While there are battling hypotheses over the cause, no one disputes that the once dominant skunk battalions on the Island are now significantly thinned.
Sam Telford, an associate professor of infectious diseases at Tufts University who has been researching lyme disease and tularemia on the Vineyard, was unable to trap even one skunk two weeks ago when he and his team visited the Island. In April and May combined, they trapped just two skunks, Mr. Telford said.
Litter sizes are also down. "You're not going to see litters of ten. I'm seeing three or four," said Ms. Johnson.
T.J. Hegarty, the county rodent control officer, said skunks are now a rare sighting. "I've seen a real decline and the animals I saw in the spring had a lot of mange," he said. "I don't see the roadkill."
Even at The Bite, the clam shack in Menemsha notorious for the skunks that visit diners at the outdoor picnic tables, there hasn't been a single skunk sighting this season. And the surprising thing is, the owner is feeling nostalgic.
"They normally come out around Father's Day but I haven't seen one skunk yet," said Jackie Flynn-Morgan, a co-owner at The Bite. "I'm surprised. Personally, I miss them."
Meanwhile, Ms. Johnson is continuing her nightly treks into what remains of skunk country. Her five tagged skunks are programmed into a palm pilot: Along with Pua, there's Donna, Chuck, Mel and Ki.

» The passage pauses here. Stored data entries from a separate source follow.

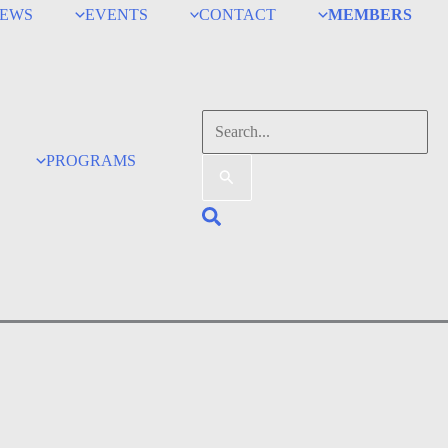
EWS
EVENTS
CONTACT
MEMBERS
Search
for:
PROGRAMS
Search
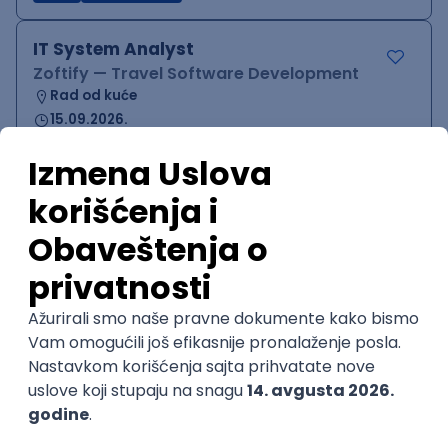
IT System Analyst
Zoftify — Travel Software Development
Rad od kuće
15.09.2026.
Jira
Confluence
Agile
Intermediate
QA Team Lead
Zoftify — Travel Software Development
Rad od kuće
15.09.2026.
iOS
Android
JSON
Jira
QA
Agile
Senior
WordPress Developer
Zoftify — Travel Software Development
Rad od kuće
15.09.2026.
PHP
JavaScript
CSS
HTML
REST
WordPress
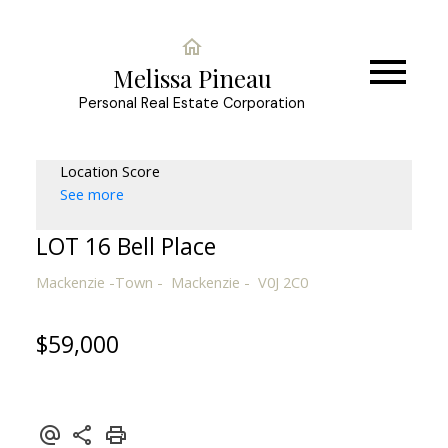
Melissa Pineau
Personal Real Estate Corporation
Location Score
See more
LOT 16 Bell Place
Mackenzie -Town
Mackenzie
V0J 2C0
$59,000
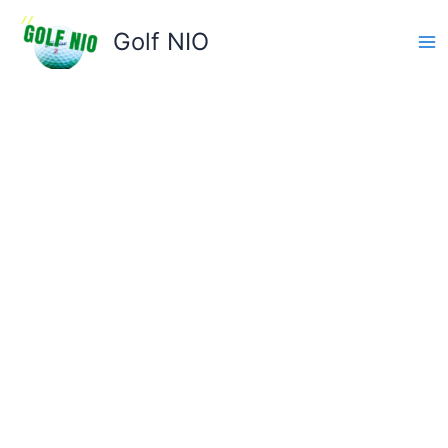
Skip
to
Golf NIO
content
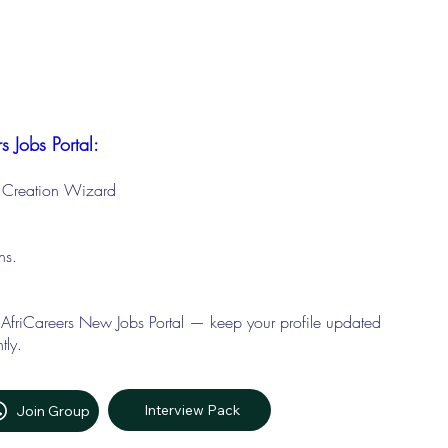
s Jobs Portal:
le Creation Wizard
ons.
 AfriCareers New Jobs Portal — keep your profile updated
tly.
Interview Pack
Join Group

Like most biology field research, it is a matter of recording all the details and being willing to get dirty. When she finds Pua's den Tuesday night, the main task involves collecting scat samples, taking a slotted spoon and pouring the fecal matter into a small zip-lock plastic bag.
"This is my little life, diving for skunk poop," said Ms. Johnson, smiling as she deposited samples in the bag.
She analyzes the scat to learn about the skunk's diet. The menu has forced Ms. Johnson to branch out into entomology.
"There's June bugs, wasp wings, bees, flying ants. They also eat tent caterpillars. I find a lot of wings and wing parts," she said.
Locating the skunks with her antenna and receiver is just like a game of hotter-colder. She listens for the frequency of a beeper and adjusts her direction. But she knows Pua's den by now and is actually pleased by the amount of scat she finds.
"Pua has been eating well. That's good," she said. "I've definitely seen some skunks not looking so healthy."
After decades of Islanders complaining about skunks, this appears to be the summer when the Vineyard's malodorous mascot begins to wane.
"Just goes to show that Mother Nature sometimes has its own way of dealing with an imbalance in numbers," said Mr. Telford.
But don't start counting on the Vineyard air staying fresh and scent free. The population may be the lowest in decades, said Mr. Ben David, but this drop is just a blip on the radar.
"The ones left that do survive . . . will come through and will have exceedingly large litters," he said. "I've been watching this stuff all my life and know the habits of the animals. The skunks, they'll come back."